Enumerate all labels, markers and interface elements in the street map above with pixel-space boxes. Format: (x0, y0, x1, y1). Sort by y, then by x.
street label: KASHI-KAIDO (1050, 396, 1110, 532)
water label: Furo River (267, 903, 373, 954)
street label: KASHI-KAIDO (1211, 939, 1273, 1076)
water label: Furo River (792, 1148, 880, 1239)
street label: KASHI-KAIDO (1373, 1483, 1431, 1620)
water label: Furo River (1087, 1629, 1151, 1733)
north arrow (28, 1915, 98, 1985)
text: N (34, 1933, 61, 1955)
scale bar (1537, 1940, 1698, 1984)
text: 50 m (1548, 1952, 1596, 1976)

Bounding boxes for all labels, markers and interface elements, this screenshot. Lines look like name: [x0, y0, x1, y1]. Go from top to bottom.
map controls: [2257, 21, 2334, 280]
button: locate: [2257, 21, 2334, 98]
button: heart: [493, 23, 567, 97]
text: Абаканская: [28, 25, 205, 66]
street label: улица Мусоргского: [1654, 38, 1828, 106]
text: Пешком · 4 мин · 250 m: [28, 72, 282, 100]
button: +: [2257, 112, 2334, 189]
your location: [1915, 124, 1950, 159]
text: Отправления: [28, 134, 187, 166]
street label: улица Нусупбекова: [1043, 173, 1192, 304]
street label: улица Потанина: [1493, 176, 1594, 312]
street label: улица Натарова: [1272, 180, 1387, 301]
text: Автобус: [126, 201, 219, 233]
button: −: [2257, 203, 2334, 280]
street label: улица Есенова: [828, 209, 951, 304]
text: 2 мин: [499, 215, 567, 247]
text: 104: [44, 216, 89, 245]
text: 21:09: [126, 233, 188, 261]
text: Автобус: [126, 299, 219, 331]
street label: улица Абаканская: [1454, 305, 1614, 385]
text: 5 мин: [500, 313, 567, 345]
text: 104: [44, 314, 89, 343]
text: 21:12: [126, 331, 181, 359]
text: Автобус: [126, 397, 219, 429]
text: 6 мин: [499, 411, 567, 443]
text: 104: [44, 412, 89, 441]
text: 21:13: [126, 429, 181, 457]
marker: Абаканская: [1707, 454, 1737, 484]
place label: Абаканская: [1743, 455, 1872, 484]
===============
**To do**
Write out the whole listing again. Match it word for word.

**Solution below**
Enumerate all labels, markers and interface elements in the street map above with pixel-space boxes. Format: (x0, y0, x1, y1). Sort by y, then by x.
street label: KASHI-KAIDO (1050, 396, 1110, 532)
water label: Furo River (267, 903, 373, 954)
street label: KASHI-KAIDO (1211, 939, 1273, 1076)
water label: Furo River (792, 1148, 880, 1239)
street label: KASHI-KAIDO (1373, 1483, 1431, 1620)
water label: Furo River (1087, 1629, 1151, 1733)
north arrow (28, 1915, 98, 1985)
text: N (34, 1933, 61, 1955)
scale bar (1537, 1940, 1698, 1984)
text: 50 m (1548, 1952, 1596, 1976)

Bounding boxes for all labels, markers and interface elements, this screenshot. Lines look like name: [x0, y0, x1, y1]. Go from top to bottom.
map controls: [2257, 21, 2334, 280]
button: locate: [2257, 21, 2334, 98]
button: heart: [493, 23, 567, 97]
text: Абаканская: [28, 25, 205, 66]
street label: улица Мусоргского: [1654, 38, 1828, 106]
text: Пешком · 4 мин · 250 m: [28, 72, 282, 100]
button: +: [2257, 112, 2334, 189]
your location: [1915, 124, 1950, 159]
text: Отправления: [28, 134, 187, 166]
street label: улица Нусупбекова: [1043, 173, 1192, 304]
street label: улица Потанина: [1493, 176, 1594, 312]
street label: улица Натарова: [1272, 180, 1387, 301]
text: Автобус: [126, 201, 219, 233]
button: −: [2257, 203, 2334, 280]
street label: улица Есенова: [828, 209, 951, 304]
text: 2 мин: [499, 215, 567, 247]
text: 104: [44, 216, 89, 245]
text: 21:09: [126, 233, 188, 261]
text: Автобус: [126, 299, 219, 331]
street label: улица Абаканская: [1454, 305, 1614, 385]
text: 5 мин: [500, 313, 567, 345]
text: 104: [44, 314, 89, 343]
text: 21:12: [126, 331, 181, 359]
text: Автобус: [126, 397, 219, 429]
text: 6 мин: [499, 411, 567, 443]
text: 104: [44, 412, 89, 441]
text: 21:13: [126, 429, 181, 457]
marker: Абаканская: [1707, 454, 1737, 484]
place label: Абаканская: [1743, 455, 1872, 484]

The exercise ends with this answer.